### Exercise details
How many lines in the items below contain the string "this", with case counting? Tally them and reply with the number alone.

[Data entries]

^^^^^^^^

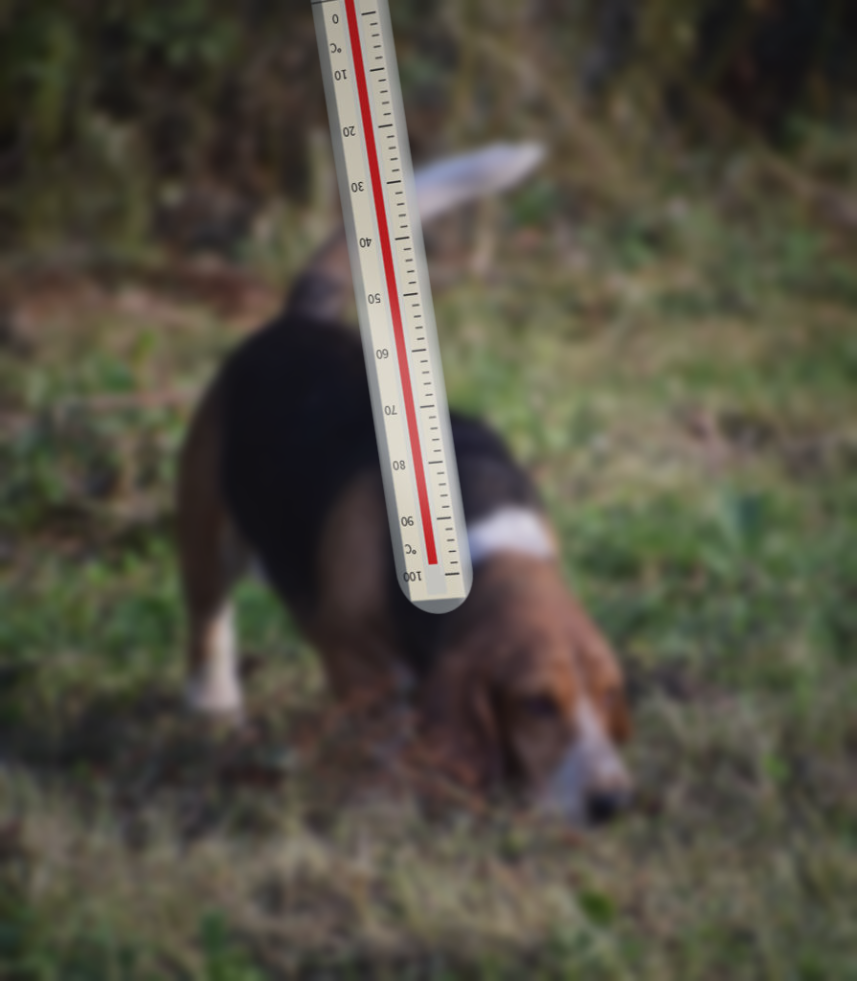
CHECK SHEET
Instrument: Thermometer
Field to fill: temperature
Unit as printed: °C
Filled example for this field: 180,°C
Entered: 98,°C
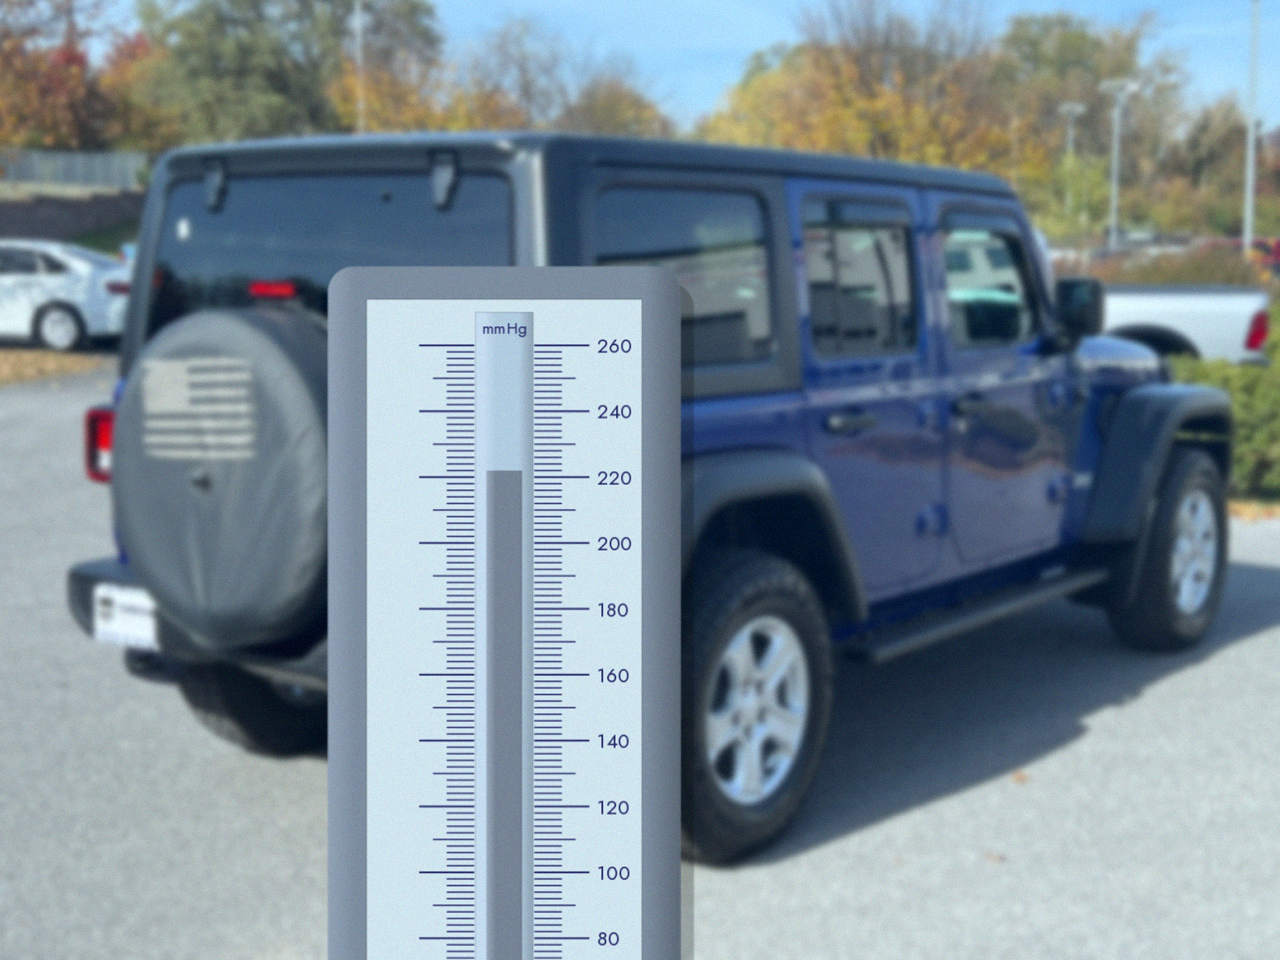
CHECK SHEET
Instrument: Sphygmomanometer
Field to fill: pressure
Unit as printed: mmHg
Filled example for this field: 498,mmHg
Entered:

^^^^^^^^

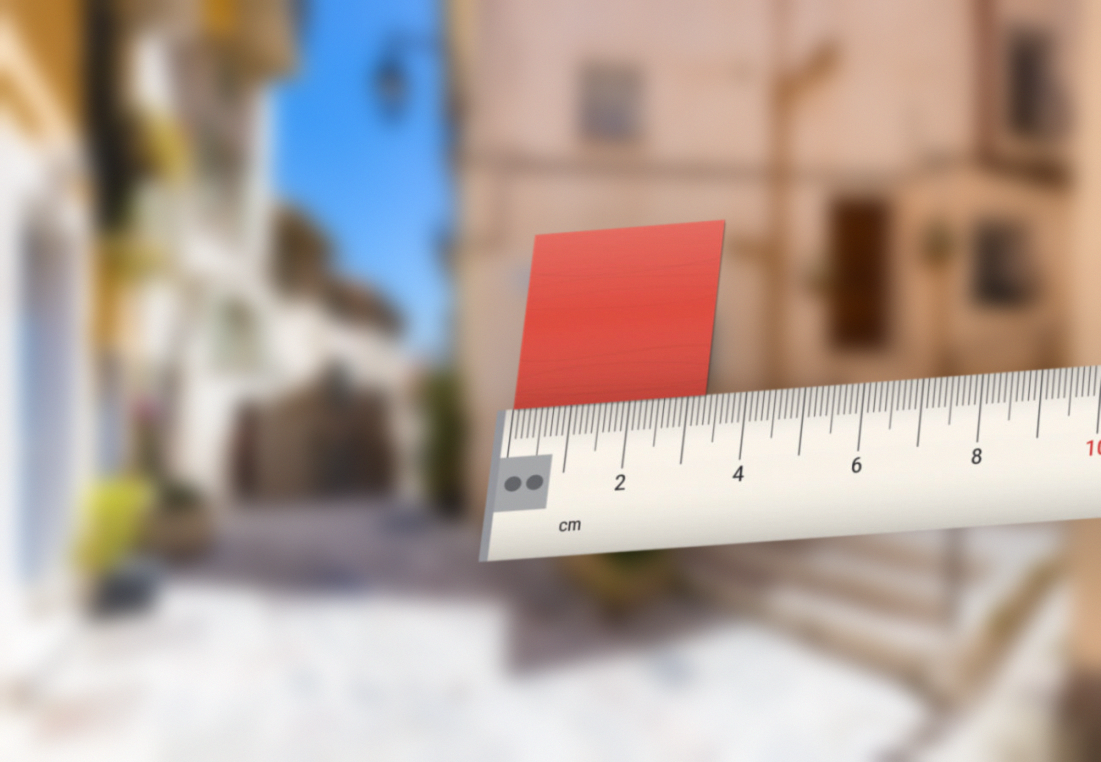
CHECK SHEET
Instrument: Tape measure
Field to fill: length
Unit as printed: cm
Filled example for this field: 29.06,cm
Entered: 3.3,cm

^^^^^^^^

### Answer box
3